Le 12 avril 1871, André Léo, membre du Comité des citoyennes du 17e arrondissement, déclare « […] Paris est loin d’avoir trop de combattants ; […] le concours des femmes devient nécessaire. A elles de donner le signal d’un de ces élans sublimes […] On les sait anxieuses, enthousiastes, ardentes […]à se donner tout entières (les femmes du peuple surtout) à la grande cause de Paris. Qu’elles entrent donc d’action [1] dans la lutte autant qu’elles y sont de cœur […] Louise Michel, Mme de Rochebrune, bien d’autres, ont déjà donné l’exemple […] Que le général Cluseret ouvre donc immédiatement trois registres sous ces titres : Action armée, Postes de secours aux blessés, fourneaux ambulants. Les femmes s’inscriront en foule […] »

Le 13 mai, une manifestation d’une centaine de femmes se rend à l’Hôtel-de-Ville, pour demander des armes. La veille, une affiche interpellait les gardes nationaux de la 12ème Légion, et proclamait : « Un grand exemple vous est donné : des citoyennes, des femmes héroïques […] ont demandé des armes au Comité de salut public pour défendre […]la Commune et la République. » En réponse, le colonel commandant la 12ème Légion, « heureux et fier d’avoir à enregistrer un pareil dévouement, a pris la décision suivante : la première compagnie des citoyennes volontaires sera immédiatement organisée et armée […] Ces citoyennes marcheront à l’ennemi avec la Légion […] »

Ce fut un des rares exemples où la Commune reconnut aux femmes un statut de combattantes à part entière. De son côté, le Comité des Femmes de la rue d’Arras avait « recueilli trois cents inscriptions pour la Légion des Femmes qui veulent s’armer sur les remparts ». Quelque mois plus tôt, en octobre 1870, alors que Paris était assiégé par les troupes prussiennes, ce club de femmes avait déjà déclaré « nous sommes décidées à tout pour repousser l’ennemi, nous faisons avec joie le sacrifice de notre vie, mais malheureusement la volonté ne suffit pas, il nous faut un costume et des armes » [2]. Un peu avant, le 8 septembre, une manifestation composée en majeure partie de femmes, sous la direction de Louise Michel et André Léo, avait demandé des armes.

Cependant, cet engagement ne fait pas l’unanimité.
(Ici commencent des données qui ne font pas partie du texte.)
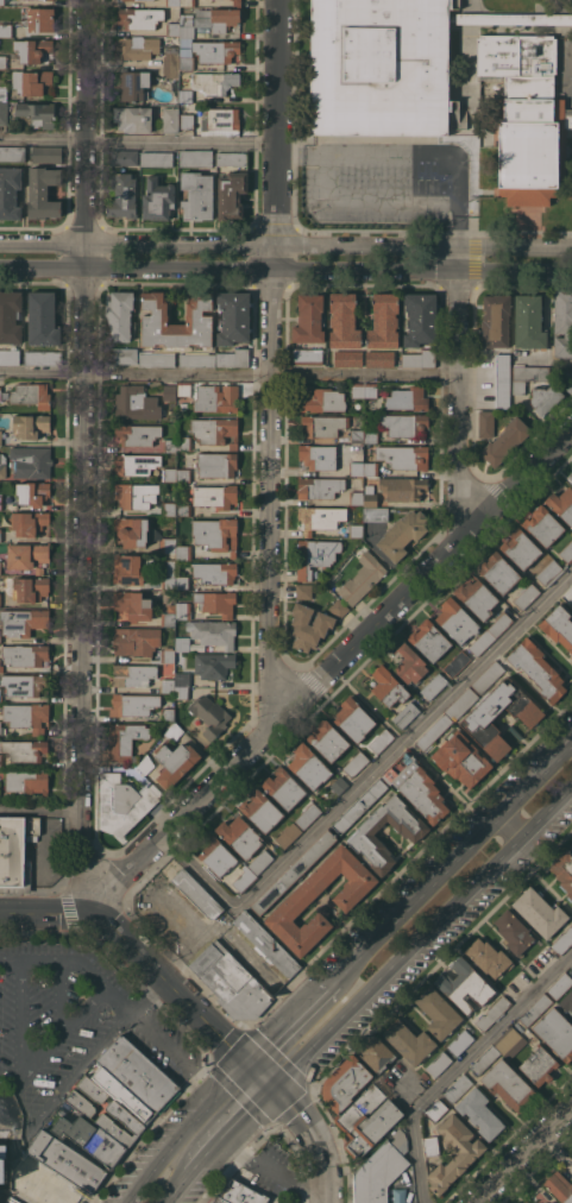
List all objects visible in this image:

André Léo de l’Union dénonce la façon dont certains officiers et chirurgiens des avant-postes traitaient les ambulancières : « […] il y a dans Paris un très grand nombre de républicains, très forts en logique, et que cet amour des femmes pour la République indigne et désole. Les faits de ce genre, que l’histoire, à d’autres époques, enregistre comme héroïques, leur semblent admirables dans le passé, mais tout à fait inconvenants et ridicules aujourd’hui ». En dépit de ces initiatives, les femmes seront le plus souvent enfermées dans le rôle de cantinières ou d’infirmières.

Le 23 mai, c’est l’appel des Parisiennes aux barricades. Joséphine Dulembert, une ancienne rédactrice du Moniteur des Citoyennes, Brossert, cantinière au 84ème bataillon, et Ladoïska Caweska participent à l’organisation de la défense de la gare de Montparnasse. Environ 120 femmes construisent et défendent la barricade de la place Blanche. Une cinquantaine de femmes, sous la direction de Nathalie Le Mel, construit une autre barricade place Pigalle et aident à sa défense. André Léo est présente sur une barricade aux Batignolles, Louise Michel à celle de l’entrée de la Chaussée Clignancourt. Ce sont plusieurs milliers de femmes qui se battirent sur les barricades. De cette participation active est née la légende des « Pétroleuses ». Elles en paieront un prix du sang élevé pendant la Semaine sanglante.